▶ [Data records]:
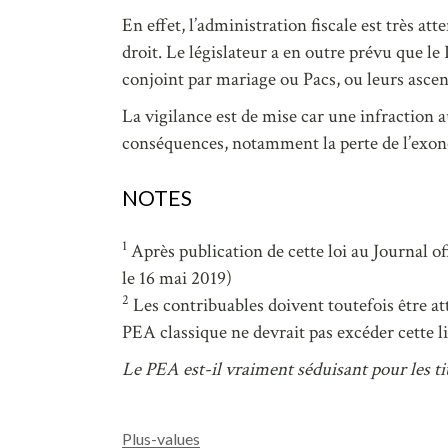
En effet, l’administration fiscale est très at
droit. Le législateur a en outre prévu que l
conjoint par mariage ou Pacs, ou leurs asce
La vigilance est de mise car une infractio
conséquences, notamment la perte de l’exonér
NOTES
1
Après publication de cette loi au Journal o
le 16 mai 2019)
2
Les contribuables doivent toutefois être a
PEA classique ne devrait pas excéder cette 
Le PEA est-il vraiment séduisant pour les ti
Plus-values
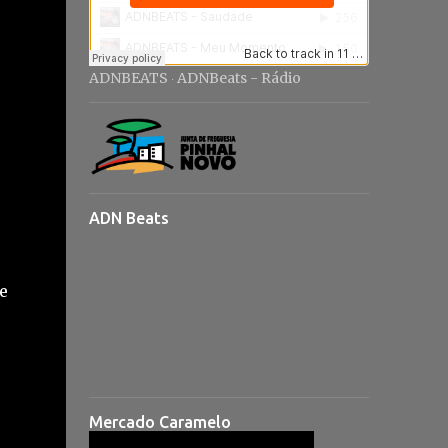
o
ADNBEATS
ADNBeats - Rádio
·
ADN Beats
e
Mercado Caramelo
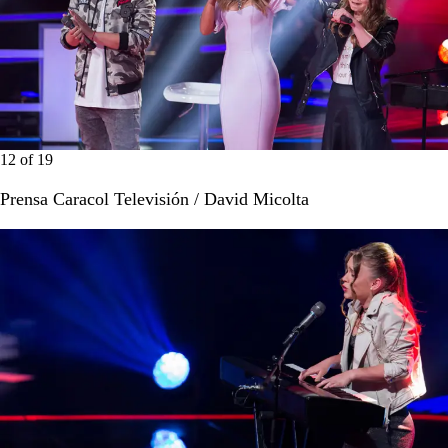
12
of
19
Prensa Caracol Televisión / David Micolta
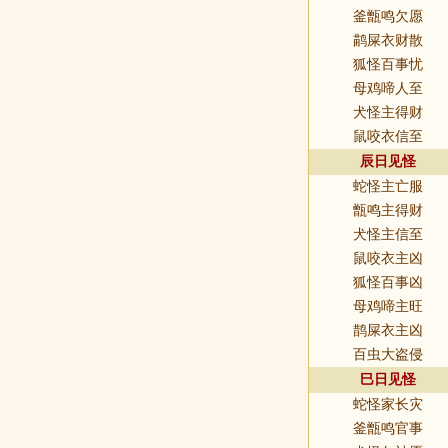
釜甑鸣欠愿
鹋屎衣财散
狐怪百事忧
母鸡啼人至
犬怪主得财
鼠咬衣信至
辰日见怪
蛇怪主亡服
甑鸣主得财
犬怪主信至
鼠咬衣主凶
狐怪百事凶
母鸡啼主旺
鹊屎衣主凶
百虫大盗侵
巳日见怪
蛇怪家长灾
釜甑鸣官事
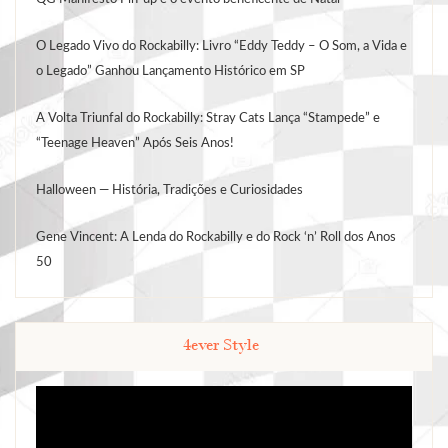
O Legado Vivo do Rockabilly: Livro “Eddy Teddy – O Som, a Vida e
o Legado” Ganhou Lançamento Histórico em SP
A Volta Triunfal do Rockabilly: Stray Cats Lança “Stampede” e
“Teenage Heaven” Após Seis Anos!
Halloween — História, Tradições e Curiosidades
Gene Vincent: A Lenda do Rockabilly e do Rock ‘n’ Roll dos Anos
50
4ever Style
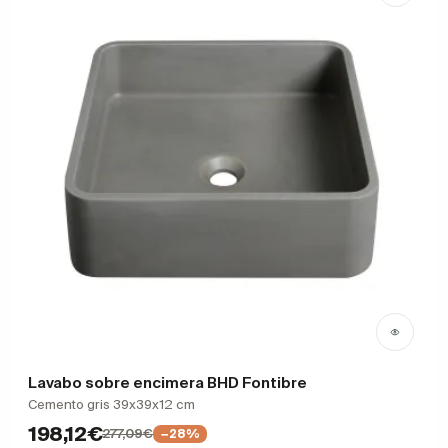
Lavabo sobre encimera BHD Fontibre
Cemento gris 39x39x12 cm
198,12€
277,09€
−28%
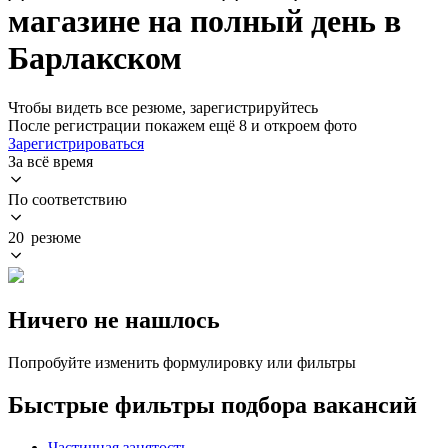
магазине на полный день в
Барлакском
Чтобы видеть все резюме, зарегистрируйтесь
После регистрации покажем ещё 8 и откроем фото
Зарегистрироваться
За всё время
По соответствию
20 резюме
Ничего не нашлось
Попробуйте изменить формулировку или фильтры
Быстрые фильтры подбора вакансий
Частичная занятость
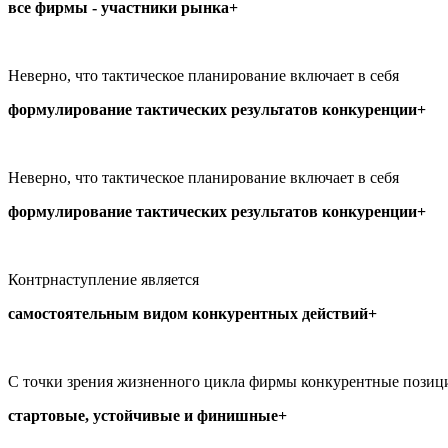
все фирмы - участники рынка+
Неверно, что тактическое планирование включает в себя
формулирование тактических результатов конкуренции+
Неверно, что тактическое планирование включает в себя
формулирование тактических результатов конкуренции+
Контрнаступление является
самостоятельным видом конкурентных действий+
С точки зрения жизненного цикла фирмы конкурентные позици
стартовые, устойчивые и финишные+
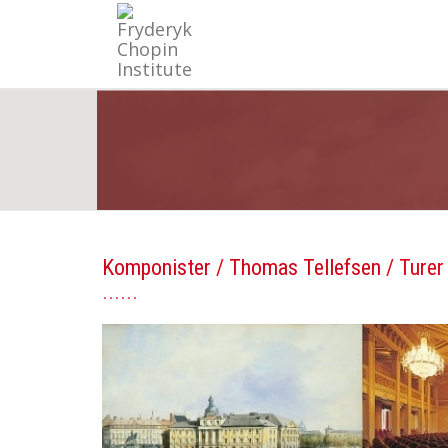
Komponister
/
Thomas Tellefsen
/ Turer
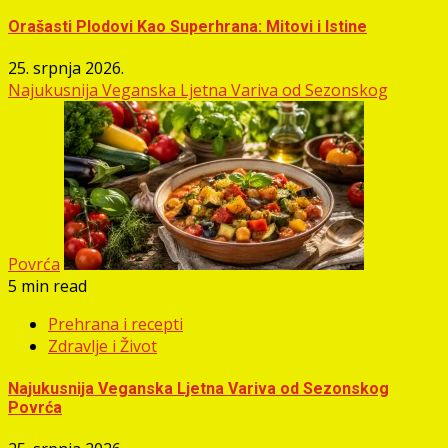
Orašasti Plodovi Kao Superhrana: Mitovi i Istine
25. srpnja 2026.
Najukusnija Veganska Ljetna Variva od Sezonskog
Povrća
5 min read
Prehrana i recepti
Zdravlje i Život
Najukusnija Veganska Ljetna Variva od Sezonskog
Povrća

==

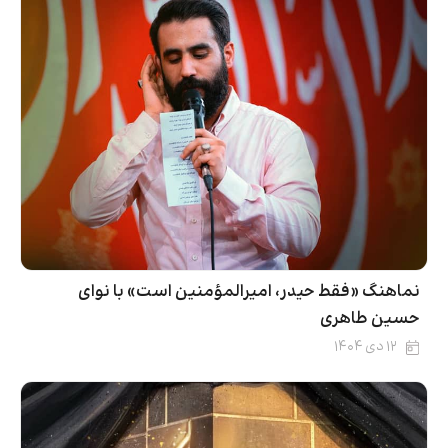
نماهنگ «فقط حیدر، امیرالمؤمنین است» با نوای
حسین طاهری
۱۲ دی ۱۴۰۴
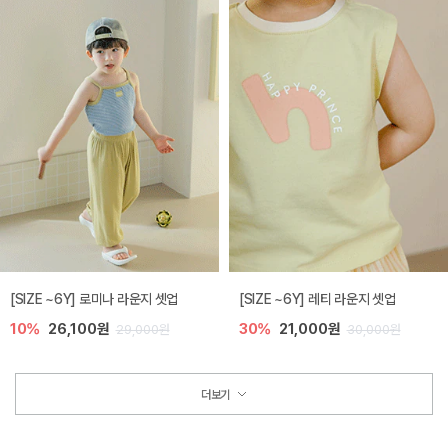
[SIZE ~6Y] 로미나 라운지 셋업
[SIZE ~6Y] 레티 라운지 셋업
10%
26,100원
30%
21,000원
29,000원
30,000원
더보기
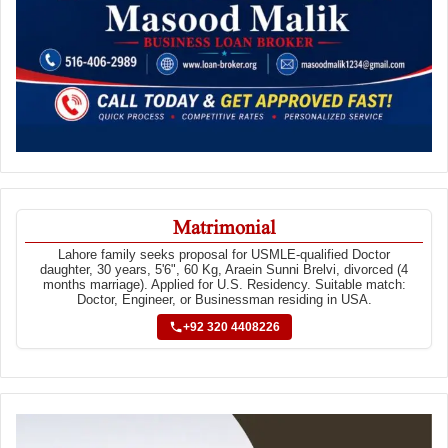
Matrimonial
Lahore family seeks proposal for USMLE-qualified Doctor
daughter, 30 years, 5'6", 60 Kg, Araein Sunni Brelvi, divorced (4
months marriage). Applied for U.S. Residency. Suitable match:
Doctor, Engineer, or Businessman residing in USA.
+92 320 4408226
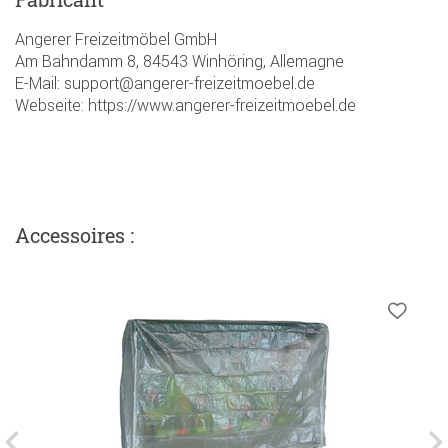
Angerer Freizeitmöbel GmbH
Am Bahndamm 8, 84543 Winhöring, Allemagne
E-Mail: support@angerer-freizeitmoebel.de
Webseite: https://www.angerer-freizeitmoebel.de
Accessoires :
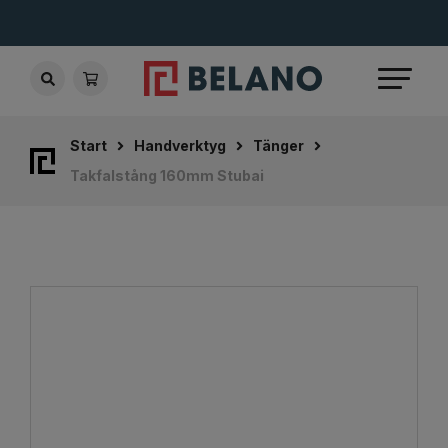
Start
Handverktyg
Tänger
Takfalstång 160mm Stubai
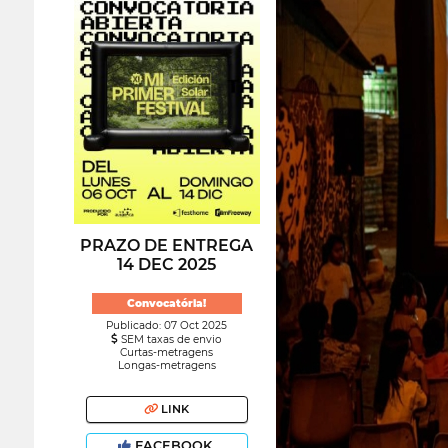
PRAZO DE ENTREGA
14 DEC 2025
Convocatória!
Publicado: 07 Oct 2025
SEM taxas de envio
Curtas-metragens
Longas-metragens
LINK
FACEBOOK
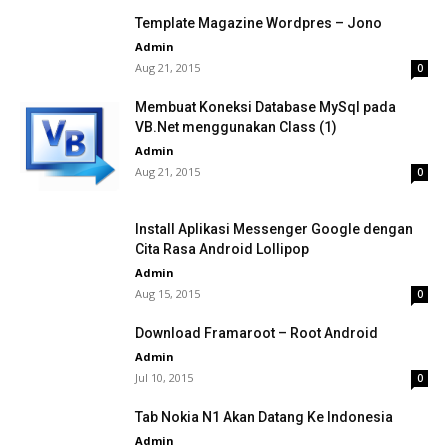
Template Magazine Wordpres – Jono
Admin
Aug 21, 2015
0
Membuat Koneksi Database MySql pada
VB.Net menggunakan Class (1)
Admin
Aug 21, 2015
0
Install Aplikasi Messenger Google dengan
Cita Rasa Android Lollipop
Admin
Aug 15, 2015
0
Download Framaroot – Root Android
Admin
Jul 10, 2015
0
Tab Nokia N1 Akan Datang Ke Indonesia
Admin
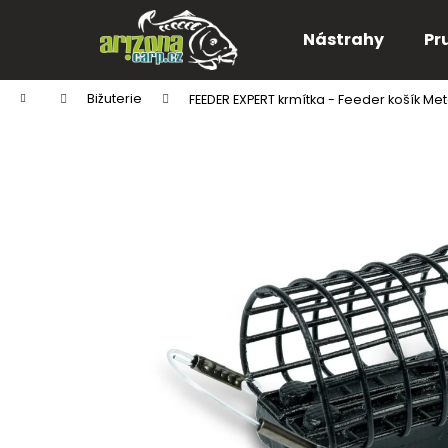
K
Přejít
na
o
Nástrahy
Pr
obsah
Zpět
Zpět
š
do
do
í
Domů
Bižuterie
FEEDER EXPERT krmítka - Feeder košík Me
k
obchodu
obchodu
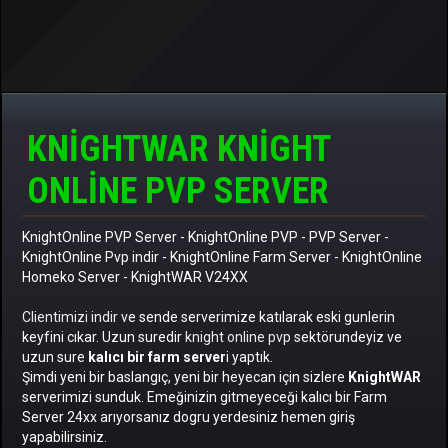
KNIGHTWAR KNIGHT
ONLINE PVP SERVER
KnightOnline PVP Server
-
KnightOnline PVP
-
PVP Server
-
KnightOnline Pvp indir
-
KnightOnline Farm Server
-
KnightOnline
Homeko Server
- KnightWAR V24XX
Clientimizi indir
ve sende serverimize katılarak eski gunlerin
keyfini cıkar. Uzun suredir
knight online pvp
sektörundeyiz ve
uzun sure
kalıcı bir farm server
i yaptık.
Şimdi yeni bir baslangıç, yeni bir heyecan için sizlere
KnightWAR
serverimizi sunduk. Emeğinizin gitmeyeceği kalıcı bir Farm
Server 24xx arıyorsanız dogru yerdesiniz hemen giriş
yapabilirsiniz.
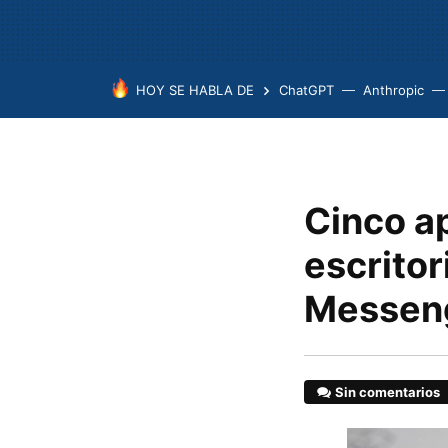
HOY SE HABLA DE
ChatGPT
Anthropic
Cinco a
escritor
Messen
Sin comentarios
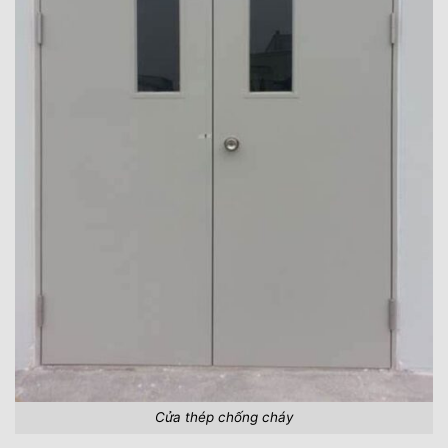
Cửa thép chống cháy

▶ [What is being asked]:
Which lines in the entries above contain the string "freizeitmoebel"? Copy each of those lines in full.

▶ [Solution to the exercise]:
E-Mail: support@angerer-freizeitmoebel.de
Webseite: https://www.angerer-freizeitmoebel.de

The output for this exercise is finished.